データがハードにひもづかない時代、DWHが目指すべきは「オープン」なアプローチ - (page 2)

五味明子

2013-01-25 14:46


スピード、スケーラビリティ、オープン

 コード名に「ブルドーザー(Bulldozer)」を冠したHP Verticaの最新バージョンは6.1。Hadoopコネクタの提供やR言語サポートの拡張、Amazon EC2へのデプロイの簡素化などが新たな特徴として加わっており、分析プラットフォームとしての機能がより強化されている。

 「扱うデータ量がテラバイトからペタバイト、そしてエクサバイトに進化している時代にあって、従来のRDBMSでデータを管理するのは限界に近づいている」とSelland氏は語るが、これに対してVerticaは名前の通りブルドーザーのようなパワーでビッグデータ分析を実現するという。

 Verticaの魅力について、Selland氏は次の4つの要素を挙げている。

1. 本当に分析しているのか?と思わせるほどの超高速分析

VerticaはもともとSQLの大家であるマイケル・ストーンブレーカー博士が設立した企業であり、最近聞くことが多くなったカラムナー型(列指向型)データベースの草分け的存在でもある。

カラムナー型は従来の行指向型よりも大量のデータを処理する際に有効なアプローチとされており、とくにディスクI/Oとメモリ消費量を大幅に削減することが可能になる。Selland氏は「Verticaは従来のアーキテクチャに比べて50〜1000倍の分析パフォーマンスを発揮する」と強調しており、あまりの速さに驚いた顧客から「本当に分析しているのか?」と聞かれたこともあるという。

2. ほぼ無限のスケーラビリティ

先にも挙げたように、Verticaはコモデティなx86マシンで稼働するプラットフォームである。

シェアードナッシング方式(MPP)を採用しているので、データ量が増えたら単にノードを追加していけばいい。
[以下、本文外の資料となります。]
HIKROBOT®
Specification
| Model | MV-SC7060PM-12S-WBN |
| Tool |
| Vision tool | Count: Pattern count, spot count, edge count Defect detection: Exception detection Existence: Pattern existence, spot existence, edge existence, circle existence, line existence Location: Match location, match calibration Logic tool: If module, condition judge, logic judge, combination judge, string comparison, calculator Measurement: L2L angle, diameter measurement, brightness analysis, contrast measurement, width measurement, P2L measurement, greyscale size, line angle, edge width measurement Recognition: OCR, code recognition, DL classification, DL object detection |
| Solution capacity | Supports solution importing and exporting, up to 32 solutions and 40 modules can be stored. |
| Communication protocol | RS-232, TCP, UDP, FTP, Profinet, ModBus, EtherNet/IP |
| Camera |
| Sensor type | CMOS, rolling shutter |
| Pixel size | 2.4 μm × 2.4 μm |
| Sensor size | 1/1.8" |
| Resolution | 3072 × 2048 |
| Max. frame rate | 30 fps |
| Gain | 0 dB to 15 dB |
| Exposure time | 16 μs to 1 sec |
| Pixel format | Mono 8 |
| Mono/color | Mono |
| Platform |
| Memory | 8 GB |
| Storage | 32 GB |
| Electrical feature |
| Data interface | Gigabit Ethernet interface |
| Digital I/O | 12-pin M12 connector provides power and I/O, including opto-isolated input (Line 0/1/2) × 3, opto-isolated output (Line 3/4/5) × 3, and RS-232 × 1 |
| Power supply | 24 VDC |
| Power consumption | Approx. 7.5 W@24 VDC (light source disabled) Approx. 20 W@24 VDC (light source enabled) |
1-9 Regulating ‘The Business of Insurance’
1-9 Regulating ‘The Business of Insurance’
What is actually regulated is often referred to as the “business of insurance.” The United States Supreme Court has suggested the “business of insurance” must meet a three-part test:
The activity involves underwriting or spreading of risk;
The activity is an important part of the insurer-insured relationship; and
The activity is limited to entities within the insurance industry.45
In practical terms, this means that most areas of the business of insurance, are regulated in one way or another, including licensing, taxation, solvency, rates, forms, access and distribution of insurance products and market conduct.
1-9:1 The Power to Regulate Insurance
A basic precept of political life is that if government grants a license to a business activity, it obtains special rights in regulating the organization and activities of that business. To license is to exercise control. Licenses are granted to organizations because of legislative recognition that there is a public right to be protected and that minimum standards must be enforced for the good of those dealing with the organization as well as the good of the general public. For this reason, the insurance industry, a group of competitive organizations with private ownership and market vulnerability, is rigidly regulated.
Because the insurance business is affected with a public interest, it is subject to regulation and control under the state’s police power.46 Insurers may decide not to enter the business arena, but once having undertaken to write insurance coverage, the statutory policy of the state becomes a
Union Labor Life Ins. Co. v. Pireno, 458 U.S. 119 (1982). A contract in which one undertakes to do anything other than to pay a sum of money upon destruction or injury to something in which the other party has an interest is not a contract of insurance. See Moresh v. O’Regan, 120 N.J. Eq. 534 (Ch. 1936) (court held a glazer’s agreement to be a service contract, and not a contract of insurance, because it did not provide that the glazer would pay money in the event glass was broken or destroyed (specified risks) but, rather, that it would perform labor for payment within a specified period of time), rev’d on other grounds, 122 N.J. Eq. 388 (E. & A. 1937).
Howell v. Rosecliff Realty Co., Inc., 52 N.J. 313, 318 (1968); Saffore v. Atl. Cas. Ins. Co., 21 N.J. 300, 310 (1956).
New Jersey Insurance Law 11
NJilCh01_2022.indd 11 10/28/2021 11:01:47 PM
Selland氏は「論理的にはほぼ無限に、リニアに拡張することができる」としているが、ペタバイト級のデータであってもパフォーマンスを落とすことなくスケール可能な点が高く評価されている。

3. オープンで標準のアーキテクチャ

Selland氏は「オープンであることはVerticaにとって非常に重要なポイント」と語っている。

アプライアンスではなくコモディティマシンで稼働することも、HadoopやR言語のビルトインサポートを実現したことも、オープンなアーキテクチャであればこそだ。また標準的なJDBC/ODBCドライバを採用しているのでTableauやMicroStrategyといったBIツールとの連携も容易だ。

「ある意味、Verticaは単なるプラットフォームであり、ビッグデータ分析のイネーブラー的な存在」とSelland氏は述べているが、商用か非商用かを問わず、さまざまなプロダクトと無理なく連携できる点は、顧客の既存の資産を活用し、コストを抑えるという面からも有効だといえる。

4. データ分析に最適化されたストレージ

データを格納するストレージを有効活用するため、Verticaはデータの属性ごとに最適な圧縮アルゴリズムを適用しており、50〜90%という高い圧縮率を実現している。

「簡単にいえば、1000万件の日本人のデータのうち、“マサヒロ”という名前のデータが200件あった場合、200回ではなく1回で格納する。こうすることでデータ検索のI/Oが減り、高速処理が実現する」とSelland氏。属性ごとに異なるアルゴリズムという点が興味深い。